Study shows oxidative stress occurs in people with Down syndrome at the cellular level, leading to dysregulated neural differentiation.
Carie Behounek, Guest Contributor, University of Colorado Anschutz Medical Campus July 19, 2022
Could oxidative stress, a condition known to cause inflammation and cellular breakdown, impact the trajectory of Down syndrome cell development?
Researchers at the University of Colorado Skaggs School of Pharmacy and Pharmaceutical Sciences recently published findings that examine the early stages of neurodevelopment.
What they found could build a foundation for earlier intervention and explain variations in disorder severity.
Down syndrome is a complex condition impacting 1 in 700 babies born in the United States. It’s caused by an extra copy of chromosome 21, known as trisomy 21. Trisomy 21 changes how a baby’s body and brain develop. People with Down syndrome are typically born with developmental abnormalities, neurological deficits, intellectual impairment and an increased risk of chronic health conditions.

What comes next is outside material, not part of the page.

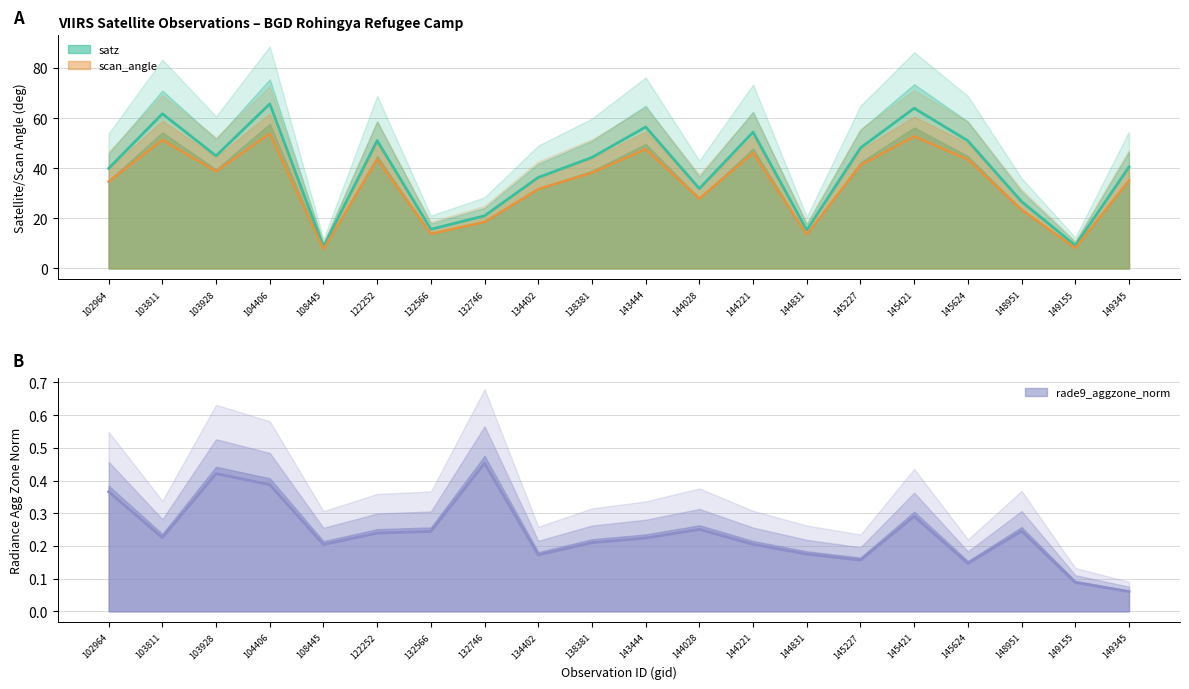

What is the difference between the highest and lowest values at 145624?

50.8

As they age, people with Down syndrome exhibit varying degrees of cognitive deficit and develop early-onset Alzheimer’s disease pathology, conditions associated with increased levels of oxidative stress. Both epidemiological and in vitro studies have reported elevated markers of systemic oxidative stress in people with Down syndrome.

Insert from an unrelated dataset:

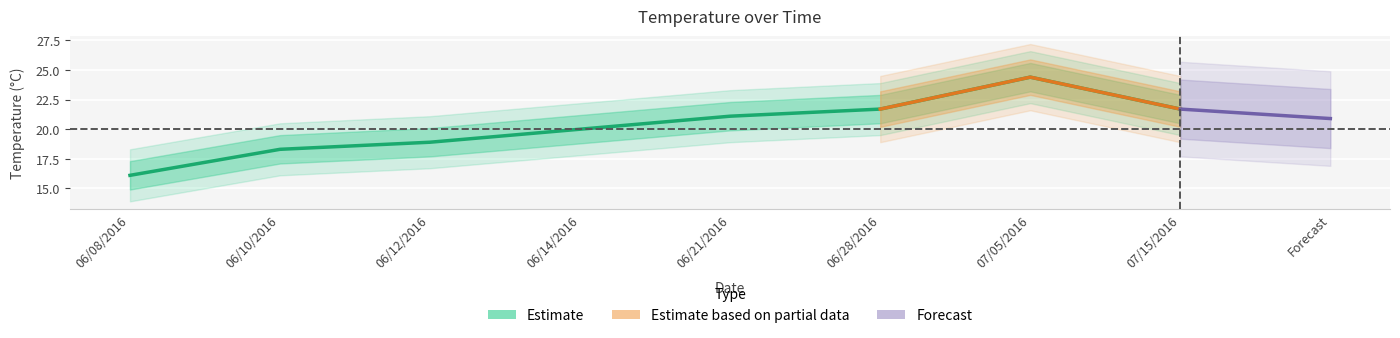

True or false: the data shows 33.7 at 06/21/2016.

False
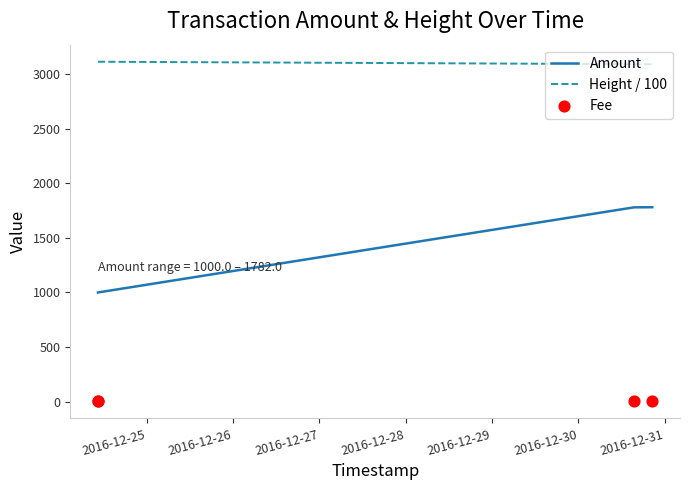

What is the highest value of the Height / 100 series?

3117.2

|A different approach to neurodevelopment studies|
The study, led by Associate Professor James Roede, PhD, aimed to determine whether oxidative stress played a part in differentiation before the cells developed into neurons. They used induced pluripotent stem cells (iPSCs), cells derived from humans and genetically modified to act as embryonic stem cells. iPSCs have the ability to form all adult cell types. The findings represent a significant departure from current Down syndrome models.
Much of what is known about trisomy 21 is based on animal models. According to Roede, those models are less than optimal.
“Typically, if you’re doing developmental studies like this, you’d use a mouse model. And then you can stop the animals at all different stages and investigate differences,” Roede said. “But, in humans, Down syndrome is caused by a trisomy of chromosome 21. In mice, the genes located on chromosome 21 are split across three different chromosomes. So it’s not as simple as the human condition because you’re dealing with genes that are triplicated in the animal but aren’t in the human. So it makes for a messy scenario.”
Even studies using stem cells haven’t looked at the biochemistry at the stages Roede and his team examined. Most iPSC-based research looks at neuron degeneration and regeneration with differentiated cell types. Those studies have not looked at how the biochemistry could be different in the Down syndrome cells as they move from pluripotent stem cell to differentiated neuron.
“Essentially, they might be using two different methods to make a neuron out of a normal stem cell and a completely different method to make it out of a Down syndrome cell,” said Roede. “We wanted to use a standard protocol and ferret out what is different in the trisomy 21 model versus the model with the normal number of chromosomes.”
|Effects of oxidative stress|
The team hypothesized that increased oxidative stress in people with Down syndrome would also be demonstrated at the cellular level, leading to dysregulated neural differentiation.
The researchers looked at four stages: the stem cell stage, the intermediate stage between stem cell and neural progenitor, the intermediate stage between the immature and mature neural progenitor, and finally the mature neural progenitor.
The team looked at what happens in control and trisomy 21 cells as they move from stem cell to neural progenitor cell. Once it becomes a neural progenitor cell, it has two options: conversion into a neuron or a glial cell. Glial cells provide metabolic support to neurons.
“When comparing the ratio of neurons to glial cells, individuals with Down syndrome tend to have more glial cells than neurons compared to typical development,” Roede said. “For us, this is directly saying there’s something neurodevelopmental going on.”
In the lab, PhD candidate Kendra Prutton took on the bulk of the work to examine each of the stages.
“I am really proud of this paper and always like to remind myself of the big picture while I am working so hard and that is to ultimately improve the health, well-being and quality of life for people with Down syndrome,” said Prutton. “I understand that these mechanistic studies at the cellular level might not be the most exciting or eye-catching but they are absolutely necessary to provide more opportunities for future research and potential interventions.”
The results provide evidence that trisomy 21 impacts pathways associated with disease development.
“What this paper shows is that we have more spontaneous differentiation in the Down syndrome stem cells than we do in the normal stem cells,” said Roede. “We’re also showing how the Down syndrome cells, once they go in the direction of becoming neurons, seem to have a bias toward not wanting to be neurons – i.e., they want to be more like glial cells. So that’s also in agreement with what we see in human pathology.”
Roede’s team is already building on this work, including a study assessing metabolic changes that occur from stem cell to neural progenitor.
According to Roede, the research lays a foundation for understanding molecular mechanisms in trisomy 21, creating a novel foundation to build upon.
“The more we know about it, the more opportunities we have to potentially intervene,” he said.